Items listed in a dataset:
· · · · ·

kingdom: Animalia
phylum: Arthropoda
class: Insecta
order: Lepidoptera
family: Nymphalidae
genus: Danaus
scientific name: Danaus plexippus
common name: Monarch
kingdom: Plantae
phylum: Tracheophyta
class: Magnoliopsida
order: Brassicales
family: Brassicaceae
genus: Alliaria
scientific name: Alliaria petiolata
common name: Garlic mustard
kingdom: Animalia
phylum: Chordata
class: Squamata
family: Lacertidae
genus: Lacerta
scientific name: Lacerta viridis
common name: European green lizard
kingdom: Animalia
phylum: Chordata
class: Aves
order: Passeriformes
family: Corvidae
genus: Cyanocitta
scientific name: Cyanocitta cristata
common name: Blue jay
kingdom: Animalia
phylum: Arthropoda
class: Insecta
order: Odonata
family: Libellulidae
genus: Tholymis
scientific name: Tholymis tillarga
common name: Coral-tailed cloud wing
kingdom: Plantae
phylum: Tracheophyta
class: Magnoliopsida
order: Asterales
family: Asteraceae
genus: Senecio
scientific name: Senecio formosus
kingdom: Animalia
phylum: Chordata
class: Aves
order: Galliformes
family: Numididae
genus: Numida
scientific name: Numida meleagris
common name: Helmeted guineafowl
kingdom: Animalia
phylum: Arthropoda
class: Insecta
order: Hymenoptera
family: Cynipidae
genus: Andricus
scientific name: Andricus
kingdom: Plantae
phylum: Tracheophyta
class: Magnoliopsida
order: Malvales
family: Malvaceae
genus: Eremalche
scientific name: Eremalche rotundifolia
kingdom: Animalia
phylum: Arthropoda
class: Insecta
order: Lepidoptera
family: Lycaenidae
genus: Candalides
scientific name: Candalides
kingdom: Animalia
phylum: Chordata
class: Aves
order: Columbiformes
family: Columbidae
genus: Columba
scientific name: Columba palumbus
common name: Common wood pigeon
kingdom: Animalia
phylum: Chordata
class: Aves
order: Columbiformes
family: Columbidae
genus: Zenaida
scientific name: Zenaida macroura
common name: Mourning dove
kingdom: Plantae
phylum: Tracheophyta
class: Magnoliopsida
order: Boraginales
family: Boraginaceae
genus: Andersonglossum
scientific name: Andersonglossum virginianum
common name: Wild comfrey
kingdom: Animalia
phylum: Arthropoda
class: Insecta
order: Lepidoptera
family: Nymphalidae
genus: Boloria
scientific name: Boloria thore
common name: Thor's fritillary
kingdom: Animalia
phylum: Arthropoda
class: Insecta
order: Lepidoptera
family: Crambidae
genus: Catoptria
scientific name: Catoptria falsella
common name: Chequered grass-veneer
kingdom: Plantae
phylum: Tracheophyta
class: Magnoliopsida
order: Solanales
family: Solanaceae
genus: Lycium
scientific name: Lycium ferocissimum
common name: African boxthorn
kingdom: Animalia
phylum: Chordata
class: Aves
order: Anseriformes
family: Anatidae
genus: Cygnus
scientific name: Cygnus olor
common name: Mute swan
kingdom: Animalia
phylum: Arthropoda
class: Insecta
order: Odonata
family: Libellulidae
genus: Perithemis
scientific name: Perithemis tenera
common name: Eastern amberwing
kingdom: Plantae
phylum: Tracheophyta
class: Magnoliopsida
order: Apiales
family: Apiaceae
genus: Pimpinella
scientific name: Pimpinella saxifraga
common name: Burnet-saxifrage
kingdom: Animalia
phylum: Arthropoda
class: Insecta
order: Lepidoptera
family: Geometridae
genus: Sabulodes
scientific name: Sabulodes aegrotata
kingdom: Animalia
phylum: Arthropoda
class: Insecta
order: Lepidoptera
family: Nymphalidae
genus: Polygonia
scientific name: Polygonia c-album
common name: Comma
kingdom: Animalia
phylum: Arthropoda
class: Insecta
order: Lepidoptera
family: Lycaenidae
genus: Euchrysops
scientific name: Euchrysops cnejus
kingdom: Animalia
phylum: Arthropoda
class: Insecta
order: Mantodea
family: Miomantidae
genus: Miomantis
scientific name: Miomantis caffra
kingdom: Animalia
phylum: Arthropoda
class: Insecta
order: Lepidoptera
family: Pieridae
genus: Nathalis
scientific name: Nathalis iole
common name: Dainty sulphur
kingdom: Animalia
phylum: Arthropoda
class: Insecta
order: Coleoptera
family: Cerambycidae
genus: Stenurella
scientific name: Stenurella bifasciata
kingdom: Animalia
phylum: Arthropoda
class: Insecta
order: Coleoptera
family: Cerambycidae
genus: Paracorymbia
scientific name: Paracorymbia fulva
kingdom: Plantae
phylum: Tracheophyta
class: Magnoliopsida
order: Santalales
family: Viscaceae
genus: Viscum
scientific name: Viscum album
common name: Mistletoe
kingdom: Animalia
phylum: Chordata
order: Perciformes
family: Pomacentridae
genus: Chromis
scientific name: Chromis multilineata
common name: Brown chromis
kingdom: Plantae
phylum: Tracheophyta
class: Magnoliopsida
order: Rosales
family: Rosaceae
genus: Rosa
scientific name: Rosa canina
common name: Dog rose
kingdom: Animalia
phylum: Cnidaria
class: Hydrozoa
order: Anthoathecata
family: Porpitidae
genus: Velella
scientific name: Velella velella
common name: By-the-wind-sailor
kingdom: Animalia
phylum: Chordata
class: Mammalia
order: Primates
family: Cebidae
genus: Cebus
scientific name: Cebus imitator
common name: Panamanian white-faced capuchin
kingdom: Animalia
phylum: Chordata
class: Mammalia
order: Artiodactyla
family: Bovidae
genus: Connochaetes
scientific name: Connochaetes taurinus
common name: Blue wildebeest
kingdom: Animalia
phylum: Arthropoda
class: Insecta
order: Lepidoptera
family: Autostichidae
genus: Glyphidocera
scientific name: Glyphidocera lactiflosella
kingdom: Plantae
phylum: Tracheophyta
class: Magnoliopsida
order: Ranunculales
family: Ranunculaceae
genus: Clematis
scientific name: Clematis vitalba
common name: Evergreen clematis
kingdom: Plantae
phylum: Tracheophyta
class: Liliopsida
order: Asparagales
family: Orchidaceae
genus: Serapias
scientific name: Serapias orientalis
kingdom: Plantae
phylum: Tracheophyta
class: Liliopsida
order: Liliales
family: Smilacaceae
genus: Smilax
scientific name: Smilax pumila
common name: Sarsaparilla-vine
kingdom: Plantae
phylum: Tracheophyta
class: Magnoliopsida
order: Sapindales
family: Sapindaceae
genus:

· · · · ·

> **What this task involves**
Rewrite the stretch of entries from the line containing "family: Viscaceae" through the line containing "scientific name: Rosa canina" as a two-column CSV with the headers field and value, one row per line. Put each field in double quotes and replace any line breaks inside a field with spaces.

> **Answer for this exercise**
field,value
"family:","Viscaceae"
"genus:","Viscum"
"scientific name:","Viscum album"
"common name:","Mistletoe"
"kingdom:","Animalia"
"phylum:","Chordata"
"order:","Perciformes"
"family:","Pomacentridae"
"genus:","Chromis"
"scientific name:","Chromis multilineata"
"common name:","Brown chromis"
"kingdom:","Plantae"
"phylum:","Tracheophyta"
"class:","Magnoliopsida"
"order:","Rosales"
"family:","Rosaceae"
"genus:","Rosa"
"scientific name:","Rosa canina"